Security researchers have built a master key that exploits a design flaw in a popular and widely used hotel electronic lock system, allowing unfettered access to every room in the building.
The electronic lock system, known as Vision by VingCard and built by Swedish lock manufacturer Assa Abloy, is used in more than 42,000 properties in 166 countries, amounting to millions of hotel rooms -- as well as garages and storage units.
These electronic lock systems are commonplace in hotels, used by staff to provide granular controls over where a person can go in a hotel -- such as their room -- and even restricting the floor that the elevator stops at. And these keys can be wiped and reused when guests check-out.
It turns out these key cards aren't as secure as first thought.
F-Secure's Tomi Tuominen and Timo Hirvonen, who carried out the work, said they could create a master key "basically out of thin air."
Any key card will do. Even old and expired, or discarded keys retain enough residual data to be used in the attack. Using a handheld device running custom software, the researchers can steal data off of a key card -- either using wireless radio-frequency identification (RFID) or the magnetic stripe. That device then manipulates the stolen key data, which identifies the hotel, to produce an access token with the highest level of privileges, effectively serving as a master key to every room in the building.
This wasn't an overnight effort. It took the researchers over a decade of work to get here.
The researchers started their room key bypass efforts in 2003 when a colleague's laptop was stolen from a hotel room. With no sign of forced entry or unauthorized access to the room, the hotel staff are said to have dismissed the incident. The researchers set out to find a popular brand of smart lock to examine. In their words, finding and building the master key was far from easy, and took "several thousand hours of work" on an on-off basis, and using trial and error.
"Developing [the] attack took considerable amount of time and effort," said Tuominen and Hirvonen, in an email to ZDNet.

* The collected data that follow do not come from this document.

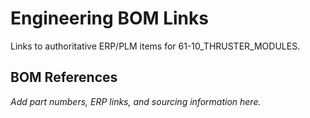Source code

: # Engineering BOM Links

Links to authoritative ERP/PLM items for 61-10_THRUSTER_MODULES.

## BOM References

*Add part numbers, ERP links, and sourcing information here.*
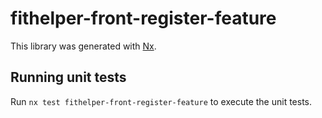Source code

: # fithelper-front-register-feature

This library was generated with [Nx](https://nx.dev).

## Running unit tests

Run `nx test fithelper-front-register-feature` to execute the unit tests.
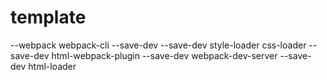 # template

--webpack webpack-cli --save-dev
--save-dev style-loader css-loader
--save-dev html-webpack-plugin
--save-dev webpack-dev-server
--save-dev html-loader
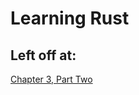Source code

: # Learning Rust

## Left off at:
[Chapter 3, Part Two](https://doc.rust-lang.org/book/ch03-02-data-types.html)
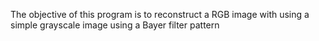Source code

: The objective of this program is to reconstruct a RGB image with using a simple grayscale image using a Bayer filter pattern 
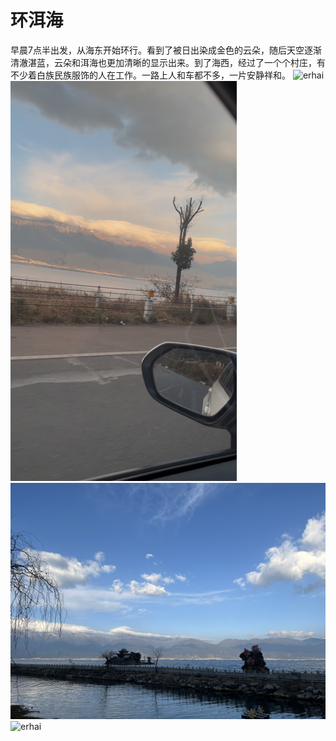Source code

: # 环洱海

早晨7点半出发，从海东开始环行。看到了被日出染成金色的云朵，随后天空逐渐清澈湛蓝，云朵和洱海也更加清晰的显示出来。到了海西，经过了一个个村庄，有不少着白族民族服饰的人在工作。一路上人和车都不多，一片安静祥和。
![erhai](/images/erhai1.png)
![erhai](/images/erhai2.png)
![erhai](/images/erhai.png)
![erhai](/images/erhai3.png)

"We built a RFID demo environment in 2015 and were able to create our first master key for a real hotel in March 2017," they said. "If somebody was to do this full time, it would probably take considerably less time.
There was good news, the researchers said.
"We don't know of anyone else performing this particular attack in the wild right now," said the researchers, downplaying the risk to hotel customers.
Their discovery also prompted Assa Abloy to release a security patch to fix the flaws. According to their disclosure timeline, Assa Abloy was first told of the vulnerabilities a month later in April 2017, and met again over several months to fix the flaws.
The software is patched at the central server, but the firmware on each lock needs to be updated.
24 internet-connected things that really shouldn't be online
"This requires someone to be physically present at the lock," the researchers wrote.
But few details are available about the patch. A spokesperson for Assa Abloy did not return several emails and phone calls requesting comment. The company delivered the patch to customers in early 2018, but it's not known how many hotels have rolled out the fix.
Several major hotels, including the Waldorf Astoria in Berlin, the Grand Hyatt in San Francisco, and the Renaissance Downtown in Toronto, are said to be customers of the Swedish lock maker.
We reached out to representatives of Hyatt and Marriott but did not hear back by the time of publication.
A Hilton spokesperson said the company was "aware" of the vulnerabilities.
"The safety and security of our guests are of paramount importance. We are working closely with Ving to remediate impacted systems at a limited number of hotels," said the spokesperson.
The researchers urged buildings using the door locks to update as soon as possible.